Exactly the lines starting at the line containing "Annotated regions visible in this slice (manually" and ending at the line containing "- tumour on" are to be written out from the listing below, both included.

### Entries shown
####

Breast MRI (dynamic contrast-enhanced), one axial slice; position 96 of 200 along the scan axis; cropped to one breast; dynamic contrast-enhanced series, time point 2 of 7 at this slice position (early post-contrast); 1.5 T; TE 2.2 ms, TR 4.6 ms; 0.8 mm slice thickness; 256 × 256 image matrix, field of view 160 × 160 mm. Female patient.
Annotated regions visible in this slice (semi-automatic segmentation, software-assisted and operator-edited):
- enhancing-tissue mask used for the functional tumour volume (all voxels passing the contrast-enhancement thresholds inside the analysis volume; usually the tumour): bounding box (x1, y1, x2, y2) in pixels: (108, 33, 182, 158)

####

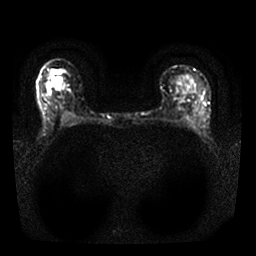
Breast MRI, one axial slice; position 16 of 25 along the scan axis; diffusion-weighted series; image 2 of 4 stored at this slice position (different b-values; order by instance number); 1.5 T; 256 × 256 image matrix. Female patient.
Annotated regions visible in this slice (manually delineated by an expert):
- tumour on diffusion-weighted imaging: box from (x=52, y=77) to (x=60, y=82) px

####

### Task result
Annotated regions visible in this slice (manually delineated by an expert):
- tumour on diffusion-weighted imaging: box from (x=52, y=77) to (x=60, y=82) px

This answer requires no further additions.